Some countries also impose entry and quarantine restrictions on private aircraft flight crews, which further restricts operations, he said.
Most of Southeast Asia remains closed to ordinary foreign travelers as governments hope to throttle Covid-19 at home without risk of infection from abroad.
Ambitions around Southeast Asia to improve existing bases or add new ones have slowed this year because of anti-pandemic controls, Winzar said. Covid-19 containment measures have barred even domestic travel in some Southeast Asia countries in 2020, especially in the earlier part of the year.
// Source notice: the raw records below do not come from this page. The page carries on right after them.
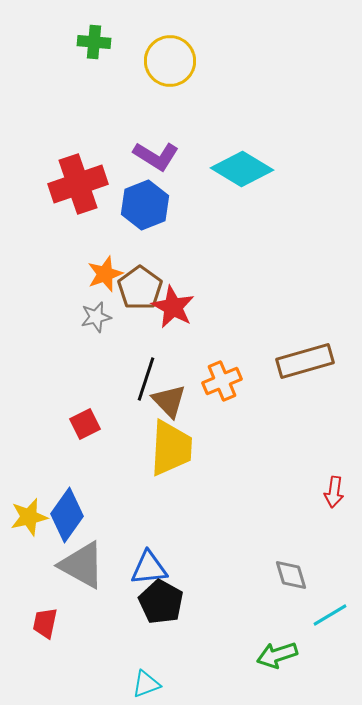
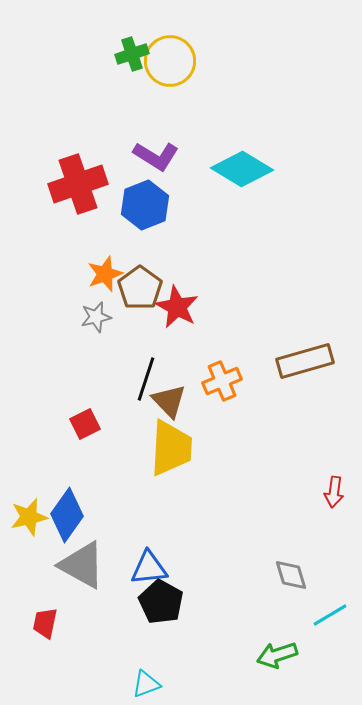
green cross: moved 38 px right, 12 px down; rotated 24 degrees counterclockwise
red star: moved 4 px right
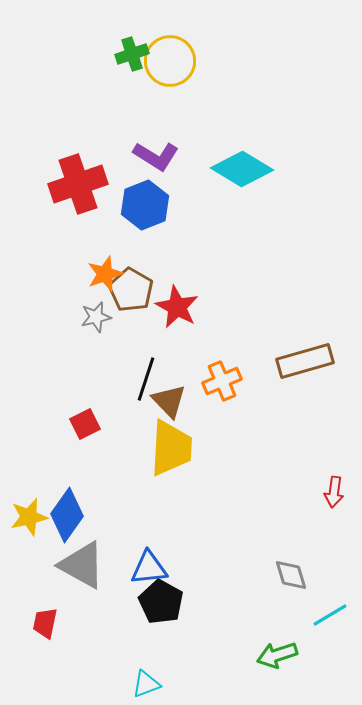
brown pentagon: moved 9 px left, 2 px down; rotated 6 degrees counterclockwise
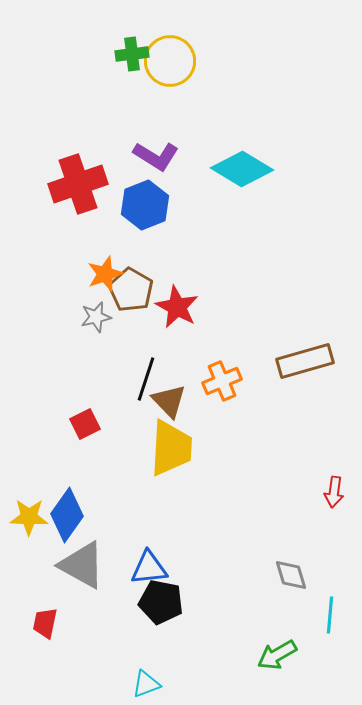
green cross: rotated 12 degrees clockwise
yellow star: rotated 15 degrees clockwise
black pentagon: rotated 18 degrees counterclockwise
cyan line: rotated 54 degrees counterclockwise
green arrow: rotated 12 degrees counterclockwise
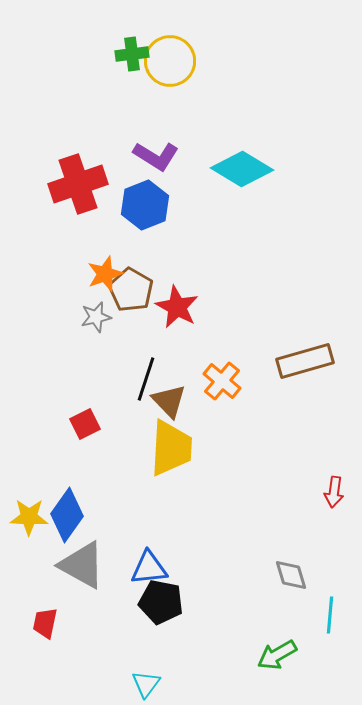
orange cross: rotated 27 degrees counterclockwise
cyan triangle: rotated 32 degrees counterclockwise
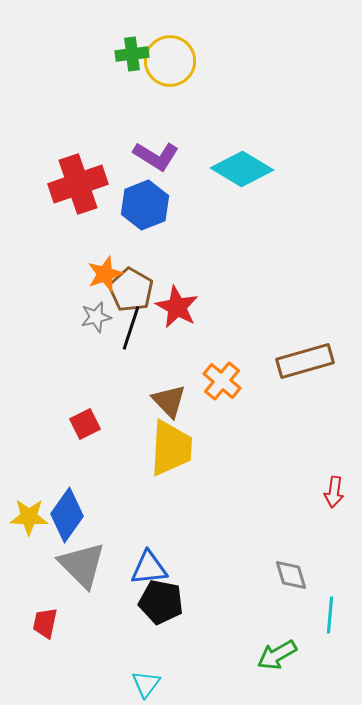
black line: moved 15 px left, 51 px up
gray triangle: rotated 16 degrees clockwise
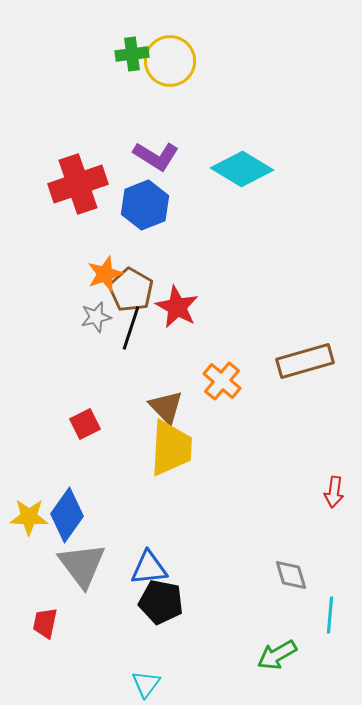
brown triangle: moved 3 px left, 6 px down
gray triangle: rotated 8 degrees clockwise
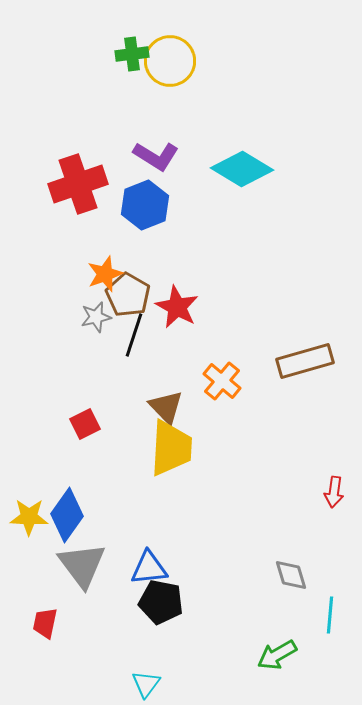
brown pentagon: moved 3 px left, 5 px down
black line: moved 3 px right, 7 px down
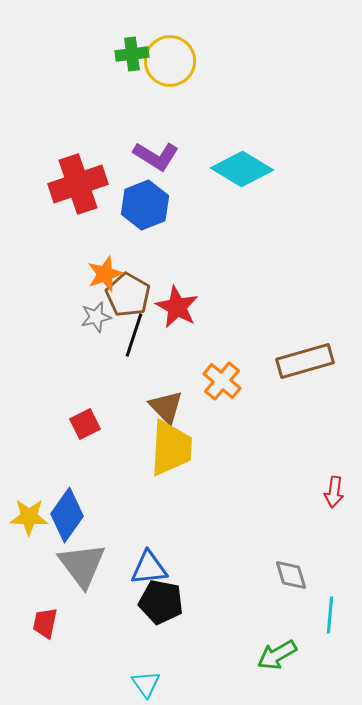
cyan triangle: rotated 12 degrees counterclockwise
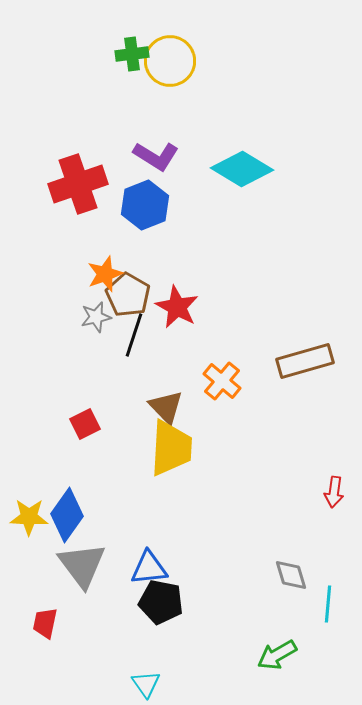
cyan line: moved 2 px left, 11 px up
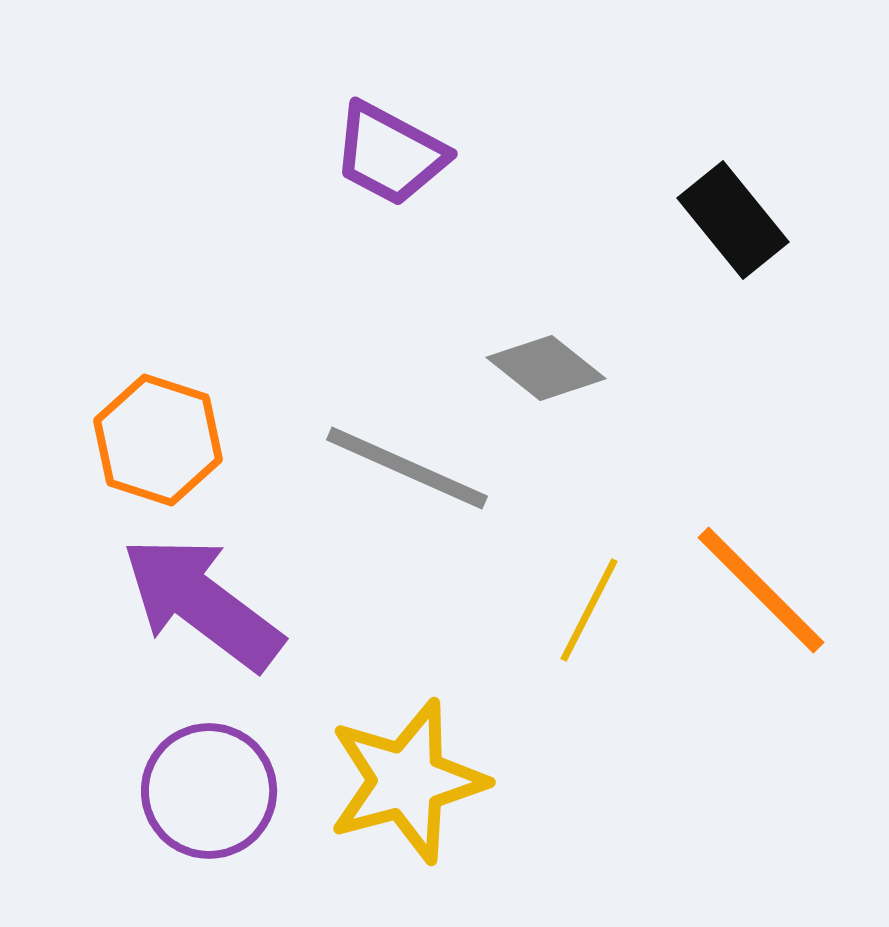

“There are some great FBOs throughout the region, particularly at Bangkok, Kuala Lumpur, Singapore and Jakarta,” Winzar said. “This year has been very tough for FBOs, but we are witnessing the green shoots of recovery and expect the established facilities to continue to improve.”
From September 2020 Singapore began letting in travelers from Australia, Brunei, China, New Zealand and Vietnam as all places were reporting low infection rates. Hong Kong passengers are eligible to visit Singapore as part of a bubble channel that will run through December 31.
Fear of illness on commercial flights could keep steering passengers to private jets as the region gets wealthier, Lau believes. “Southeast Asia has potential to grow, with more people able to afford business jet travel,” he says. “Perhaps those who used business jets for the first time just before or during the pandemic have experienced the convenience and peace of mind and will increase their use of business jets in the future.”
Business jet use will pick up in 2021 among fliers who need to hold on-site,
face-to-face meetings, Ismail says. SkyPark FBO is positioning to attract aircraft from Hong Kong, where parking is maxing out, she said. “I’m confident that many investors are willing to put in the money when they know the business is here,” she adds.